* **Aufgabe**:
Stimmen diese Aussagen mit dem unten stehenden Text zum Sperrzeitstreit überein: (a) Der Kläger kündigte sein Arbeitsverhältnis selbst zum 30.1.2006, (b) die Abfindung betrug 5000 Euro, (c) die Beklagte bewilligte Alg ab dem 21.2.2006? Beantworte jede Aussage mit Ja oder Nein und zitiere die entscheidenden Worte des Textes wörtlich.

* **Textblock**:
# # # # # # #

Auf die Revision der Beklagten wird das Urteil des Landessozialgerichts Rheinland-Pfalz vom 24. September 2009 aufgehoben, soweit dieses das Urteil des Sozialgerichts Mainz vom 6. Mai 2008 geändert hat. Insoweit wird die Berufung des Klägers gegen das Urteil des Sozialgerichts Mainz vom 6. Mai 2008 zurückgewiesen.

Außergerichtliche Kosten des Berufungs- und Revisionsverfahrens sind nicht zu erstatten.

Tatbestand

1

Im Streit ist (noch), ob in der Zeit vom 31.1.2006 bis 20.2.2006 eine Sperrzeit eingetreten ist und ob der Kläger für die Zeit vom 1. bis 20.2.2006 einen Anspruch auf Arbeitslosengeld (Alg) hat.

2

Der 1953 geborene Kläger war seit 1968 bei der A GmbH & Co KG (Arbeitgeberin) beschäftigt. Mit Schreiben vom 28.6.2005 kündigte die Arbeitgeberin das Arbeitsverhältnis aus betriebsbedingten Gründen zum 31.1.2006. Die hiergegen erhobene Kündigungsschutzklage nahm der Kläger im Februar 2006 zurück, nachdem er sich mit der Arbeitgeberin über die Zahlung einer Abfindung in Höhe von 5500 Euro sowie die Zahlung einer Treueprämie geeinigt hatte.

3

Zuvor hatte er mit Schreiben vom 27.1.2006 sein Arbeitsverhältnis zum 30.1.2006 gekündigt, um der Verkürzung seines Alg-Anspruchs von 26 auf 12 Monate auf Grund einer am 1.2.2006 wirksam werdenden Änderung des § 127 Sozialgesetzbuch Drittes Buch - Arbeitsförderung - (SGB III) zu entgehen. Die Beklagte, bei der sich der Kläger am 3.11.2005 arbeitslos gemeldet hatte, stellte den Eintritt einer - wegen der ohnedies innerhalb von sechs Wochen endenden Beschäftigung - auf drei Wochen verkürzten Sperrzeit vom 31.1. bis 20.2.2006 fest, weil der Kläger sein Beschäftigungsverhältnis ohne wichtigen Grund gelöst habe; außerdem lehnte sie die Gewährung von Alg für die Dauer der Sperrzeit ab und bewilligte dem Kläger erst ab 21.2.2006 Alg für (eine Dauer von) 780 Kalendertagen, die sich allerdings um die 21 Tage der Sperrzeit mindere (Bescheide vom 7. und 8.2.2006; Widerspruchsbescheid vom 28.2.2006). Seit 1.4.2006 ist der Kläger wieder versicherungspflichtig beschäftigt.

# # # # # # #

Extrahierte Datensätze:
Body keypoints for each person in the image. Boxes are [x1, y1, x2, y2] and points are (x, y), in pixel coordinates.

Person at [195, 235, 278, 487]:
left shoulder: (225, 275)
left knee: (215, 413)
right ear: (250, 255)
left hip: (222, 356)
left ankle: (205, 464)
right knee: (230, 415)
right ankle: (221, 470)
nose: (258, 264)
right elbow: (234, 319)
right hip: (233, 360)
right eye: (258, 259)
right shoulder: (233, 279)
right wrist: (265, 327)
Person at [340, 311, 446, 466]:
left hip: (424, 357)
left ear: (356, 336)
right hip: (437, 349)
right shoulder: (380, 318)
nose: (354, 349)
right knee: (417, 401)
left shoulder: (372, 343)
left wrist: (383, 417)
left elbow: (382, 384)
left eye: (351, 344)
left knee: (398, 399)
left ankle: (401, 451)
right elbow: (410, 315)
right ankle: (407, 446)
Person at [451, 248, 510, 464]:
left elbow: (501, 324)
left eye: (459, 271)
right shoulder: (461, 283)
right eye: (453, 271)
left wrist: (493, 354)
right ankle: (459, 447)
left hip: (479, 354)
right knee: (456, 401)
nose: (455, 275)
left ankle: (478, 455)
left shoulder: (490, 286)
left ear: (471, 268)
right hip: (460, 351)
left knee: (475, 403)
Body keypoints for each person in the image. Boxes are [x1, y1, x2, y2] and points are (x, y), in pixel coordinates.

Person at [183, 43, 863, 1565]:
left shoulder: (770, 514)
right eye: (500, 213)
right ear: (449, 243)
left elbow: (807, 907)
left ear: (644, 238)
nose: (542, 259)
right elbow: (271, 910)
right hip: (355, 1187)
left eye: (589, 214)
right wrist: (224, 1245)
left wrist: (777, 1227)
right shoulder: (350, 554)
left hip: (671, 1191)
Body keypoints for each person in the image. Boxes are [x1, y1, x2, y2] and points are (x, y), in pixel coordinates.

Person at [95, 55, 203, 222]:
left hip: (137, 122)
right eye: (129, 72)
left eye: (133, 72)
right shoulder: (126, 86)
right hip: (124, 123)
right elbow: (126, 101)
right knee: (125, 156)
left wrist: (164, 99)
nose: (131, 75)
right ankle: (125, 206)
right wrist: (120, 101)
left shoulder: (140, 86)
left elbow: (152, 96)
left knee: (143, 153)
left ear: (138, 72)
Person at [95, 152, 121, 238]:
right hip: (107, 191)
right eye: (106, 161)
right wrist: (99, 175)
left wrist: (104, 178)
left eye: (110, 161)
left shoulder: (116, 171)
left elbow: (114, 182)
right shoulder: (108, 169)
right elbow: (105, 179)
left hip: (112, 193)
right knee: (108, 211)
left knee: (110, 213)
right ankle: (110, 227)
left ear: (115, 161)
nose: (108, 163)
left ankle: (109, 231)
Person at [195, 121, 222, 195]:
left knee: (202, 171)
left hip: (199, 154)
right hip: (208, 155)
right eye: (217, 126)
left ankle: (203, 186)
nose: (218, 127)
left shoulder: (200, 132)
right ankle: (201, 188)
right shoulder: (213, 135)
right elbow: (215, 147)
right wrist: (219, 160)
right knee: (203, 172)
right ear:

# # # # # # #

* **Antwort**:
(a) Ja: „Zuvor hatte er mit Schreiben vom 27.1.2006 sein Arbeitsverhältnis zum 30.1.2006 gekündigt“
(b) Nein: „über die Zahlung einer Abfindung in Höhe von 5500 Euro“
(c) Ja: „bewilligte dem Kläger erst ab 21.2.2006 Alg“